--- Brief ---
Show each line of the data below that has the string "ادبیات" in it.

Records shown below:

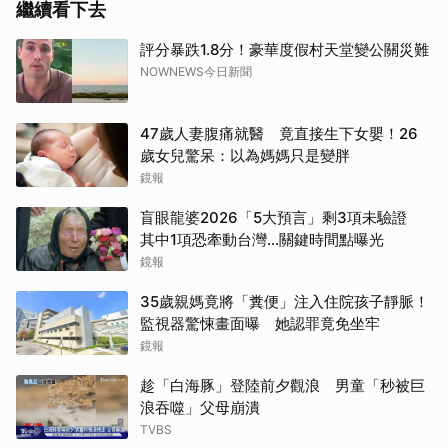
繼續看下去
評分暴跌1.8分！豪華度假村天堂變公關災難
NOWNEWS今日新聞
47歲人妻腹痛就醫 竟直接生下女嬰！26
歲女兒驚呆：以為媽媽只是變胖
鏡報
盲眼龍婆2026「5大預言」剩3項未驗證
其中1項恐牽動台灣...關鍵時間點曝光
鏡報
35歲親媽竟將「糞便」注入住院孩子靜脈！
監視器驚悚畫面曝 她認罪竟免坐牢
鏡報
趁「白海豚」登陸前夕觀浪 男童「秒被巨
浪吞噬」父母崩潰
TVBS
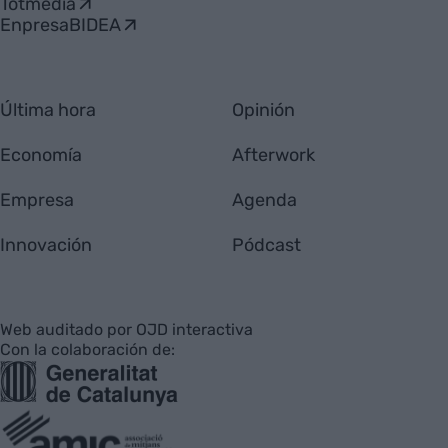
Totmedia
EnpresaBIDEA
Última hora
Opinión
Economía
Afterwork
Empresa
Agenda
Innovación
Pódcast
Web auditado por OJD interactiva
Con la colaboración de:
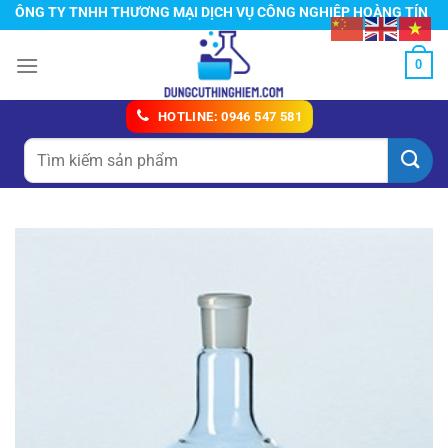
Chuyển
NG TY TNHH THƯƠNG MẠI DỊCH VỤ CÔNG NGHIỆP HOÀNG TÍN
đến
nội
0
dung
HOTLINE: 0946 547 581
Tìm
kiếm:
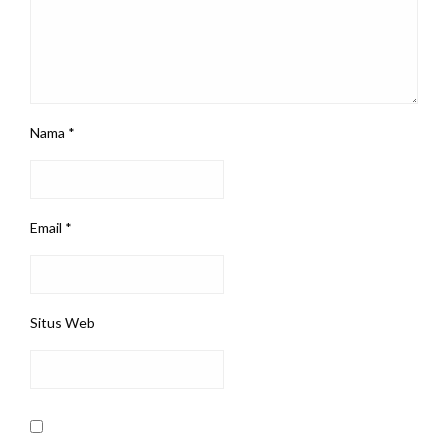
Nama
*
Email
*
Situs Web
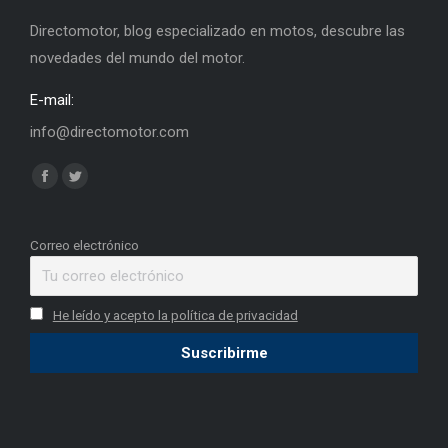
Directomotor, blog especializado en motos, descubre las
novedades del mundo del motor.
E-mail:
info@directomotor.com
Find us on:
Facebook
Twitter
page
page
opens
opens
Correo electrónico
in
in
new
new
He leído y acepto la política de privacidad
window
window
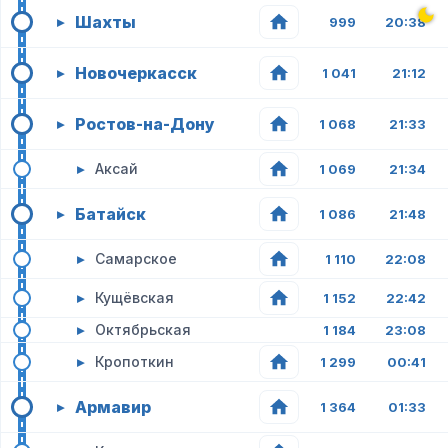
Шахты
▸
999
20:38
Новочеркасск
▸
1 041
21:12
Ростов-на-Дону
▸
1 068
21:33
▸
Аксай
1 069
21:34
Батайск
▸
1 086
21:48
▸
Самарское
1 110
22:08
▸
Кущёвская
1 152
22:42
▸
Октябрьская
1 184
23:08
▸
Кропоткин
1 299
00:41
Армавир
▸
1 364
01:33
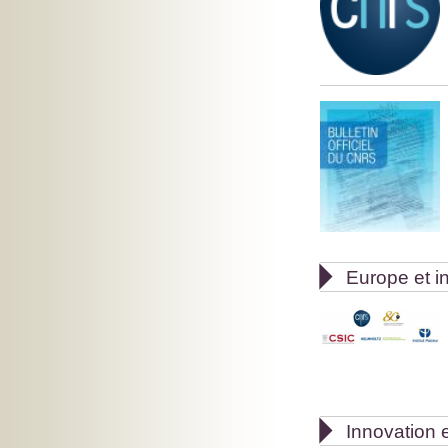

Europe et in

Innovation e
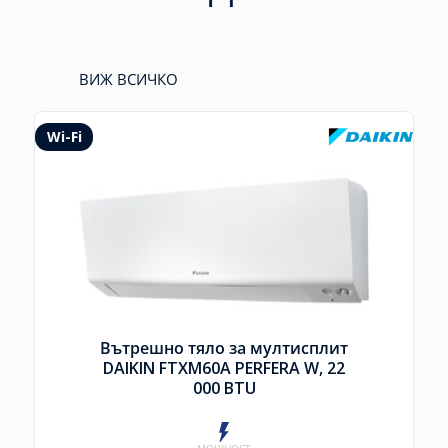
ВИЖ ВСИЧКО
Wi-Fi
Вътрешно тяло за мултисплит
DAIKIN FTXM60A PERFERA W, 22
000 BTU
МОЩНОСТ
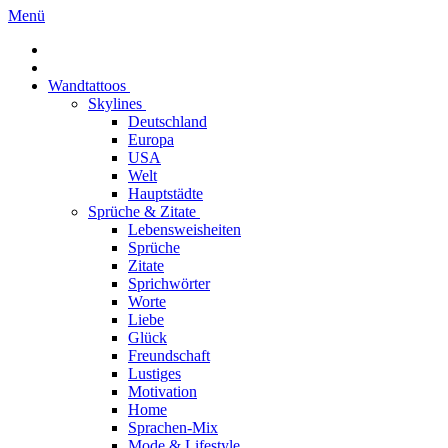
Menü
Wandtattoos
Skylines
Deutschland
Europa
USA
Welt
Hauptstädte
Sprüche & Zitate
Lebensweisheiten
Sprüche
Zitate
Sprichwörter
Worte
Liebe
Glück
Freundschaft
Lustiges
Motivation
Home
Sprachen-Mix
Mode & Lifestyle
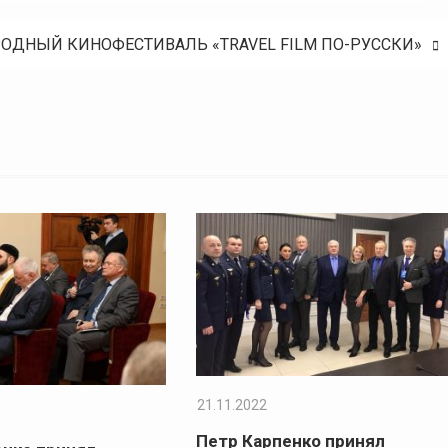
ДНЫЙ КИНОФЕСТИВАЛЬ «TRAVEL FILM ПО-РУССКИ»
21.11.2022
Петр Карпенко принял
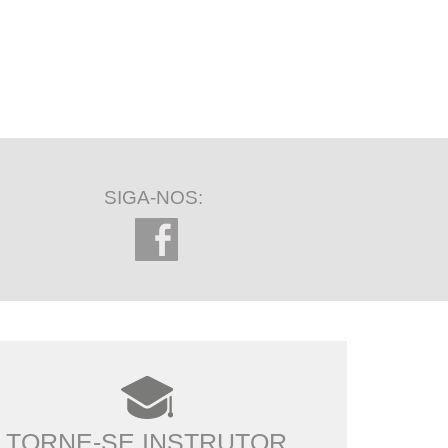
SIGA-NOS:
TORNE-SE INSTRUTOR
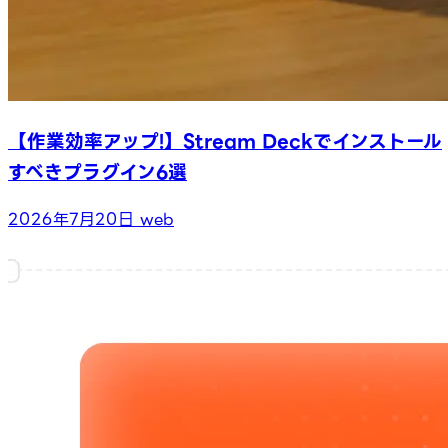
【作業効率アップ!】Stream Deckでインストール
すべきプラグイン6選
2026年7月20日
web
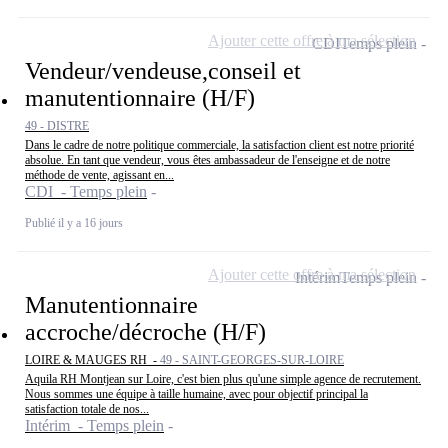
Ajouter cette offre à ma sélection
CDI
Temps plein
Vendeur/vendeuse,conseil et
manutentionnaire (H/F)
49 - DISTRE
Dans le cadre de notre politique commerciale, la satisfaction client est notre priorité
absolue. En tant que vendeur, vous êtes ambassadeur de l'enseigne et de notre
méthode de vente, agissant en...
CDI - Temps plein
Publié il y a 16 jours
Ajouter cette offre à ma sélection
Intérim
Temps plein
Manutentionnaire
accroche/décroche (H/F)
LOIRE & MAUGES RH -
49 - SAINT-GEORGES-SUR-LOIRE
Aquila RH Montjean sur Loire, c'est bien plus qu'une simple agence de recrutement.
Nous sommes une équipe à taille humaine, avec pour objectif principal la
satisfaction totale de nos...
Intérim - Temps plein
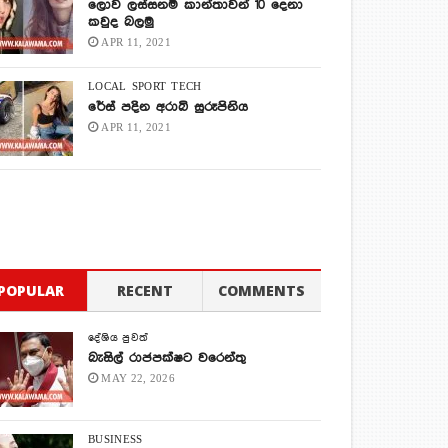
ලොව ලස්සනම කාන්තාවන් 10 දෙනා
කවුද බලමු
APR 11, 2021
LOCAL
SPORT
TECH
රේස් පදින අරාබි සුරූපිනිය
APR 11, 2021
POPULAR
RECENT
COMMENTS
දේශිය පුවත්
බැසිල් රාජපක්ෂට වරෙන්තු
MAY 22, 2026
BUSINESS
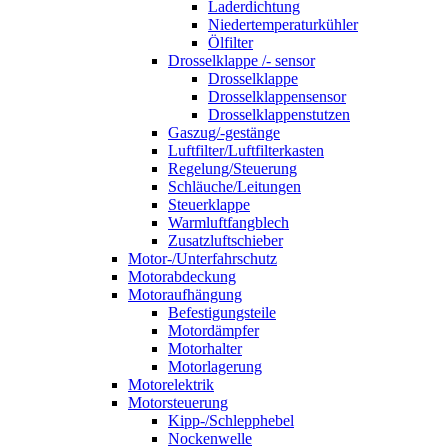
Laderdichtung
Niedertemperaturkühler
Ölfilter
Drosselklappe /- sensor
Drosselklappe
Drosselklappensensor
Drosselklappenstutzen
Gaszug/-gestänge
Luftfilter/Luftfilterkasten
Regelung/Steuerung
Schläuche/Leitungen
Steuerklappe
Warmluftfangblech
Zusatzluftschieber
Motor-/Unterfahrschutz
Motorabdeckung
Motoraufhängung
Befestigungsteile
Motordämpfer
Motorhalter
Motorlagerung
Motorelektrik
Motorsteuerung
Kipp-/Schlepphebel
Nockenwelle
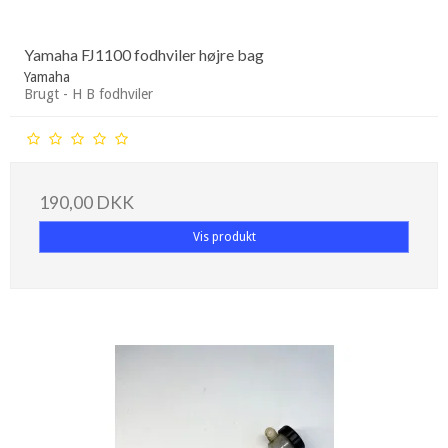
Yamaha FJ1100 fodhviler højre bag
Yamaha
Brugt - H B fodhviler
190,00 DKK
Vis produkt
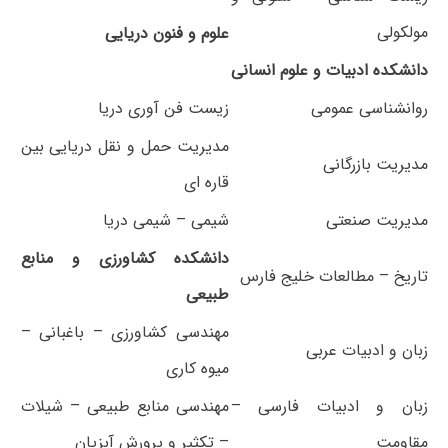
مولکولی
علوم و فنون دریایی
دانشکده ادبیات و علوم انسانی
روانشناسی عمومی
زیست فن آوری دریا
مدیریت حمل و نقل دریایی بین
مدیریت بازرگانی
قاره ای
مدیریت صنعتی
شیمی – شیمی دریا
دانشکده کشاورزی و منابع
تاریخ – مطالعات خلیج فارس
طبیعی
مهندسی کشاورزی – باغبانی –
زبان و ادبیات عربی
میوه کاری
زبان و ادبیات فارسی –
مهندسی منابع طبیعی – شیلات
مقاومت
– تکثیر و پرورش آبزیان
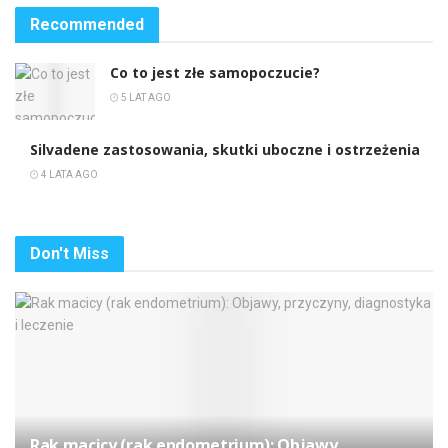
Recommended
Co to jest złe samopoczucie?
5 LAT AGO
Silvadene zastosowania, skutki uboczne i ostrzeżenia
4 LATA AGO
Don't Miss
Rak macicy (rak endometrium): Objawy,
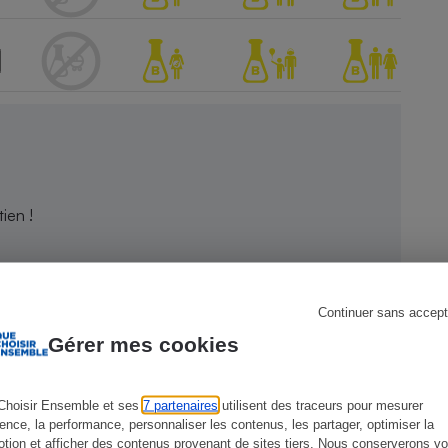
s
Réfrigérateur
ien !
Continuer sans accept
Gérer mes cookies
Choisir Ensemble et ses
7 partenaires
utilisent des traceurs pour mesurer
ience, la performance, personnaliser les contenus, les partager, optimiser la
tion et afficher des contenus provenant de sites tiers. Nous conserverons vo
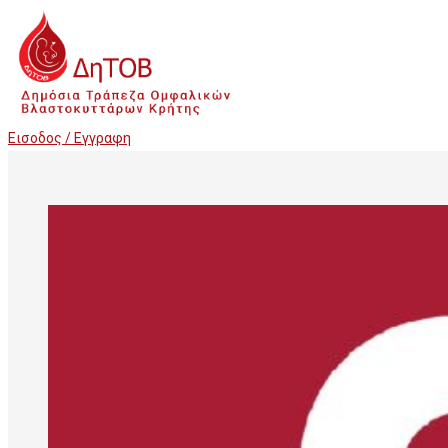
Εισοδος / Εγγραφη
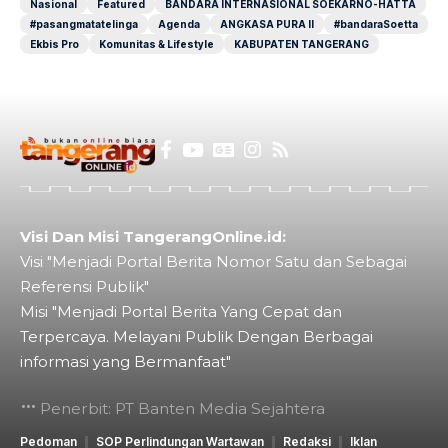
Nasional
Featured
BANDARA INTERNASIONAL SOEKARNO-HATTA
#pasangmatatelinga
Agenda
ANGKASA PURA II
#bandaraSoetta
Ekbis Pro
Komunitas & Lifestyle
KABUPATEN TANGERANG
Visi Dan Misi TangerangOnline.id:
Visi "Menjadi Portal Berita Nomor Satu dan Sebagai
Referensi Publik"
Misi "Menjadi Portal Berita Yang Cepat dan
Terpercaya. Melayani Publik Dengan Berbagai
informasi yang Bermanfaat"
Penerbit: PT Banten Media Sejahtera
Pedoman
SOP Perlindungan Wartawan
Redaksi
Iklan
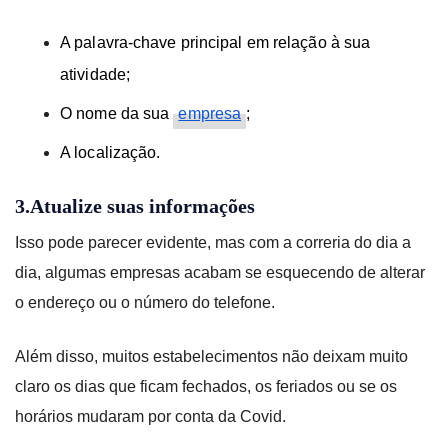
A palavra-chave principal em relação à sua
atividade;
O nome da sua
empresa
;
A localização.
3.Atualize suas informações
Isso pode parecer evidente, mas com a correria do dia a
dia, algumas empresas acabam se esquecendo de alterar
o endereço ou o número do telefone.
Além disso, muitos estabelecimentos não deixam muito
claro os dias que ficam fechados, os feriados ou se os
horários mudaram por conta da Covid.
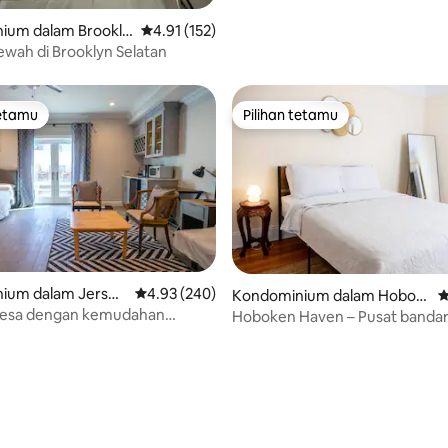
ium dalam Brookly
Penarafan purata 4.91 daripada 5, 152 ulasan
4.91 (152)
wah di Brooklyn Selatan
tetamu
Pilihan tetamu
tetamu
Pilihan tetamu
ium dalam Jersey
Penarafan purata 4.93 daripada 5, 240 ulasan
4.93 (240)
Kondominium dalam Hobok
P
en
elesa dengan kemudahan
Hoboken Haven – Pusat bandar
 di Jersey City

End of Records shown.

--- Answer to this exercise ---
دانشکده ادبیات و علوم انسانی
زبان و ادبیات عربی
زبان و ادبیات فارسی –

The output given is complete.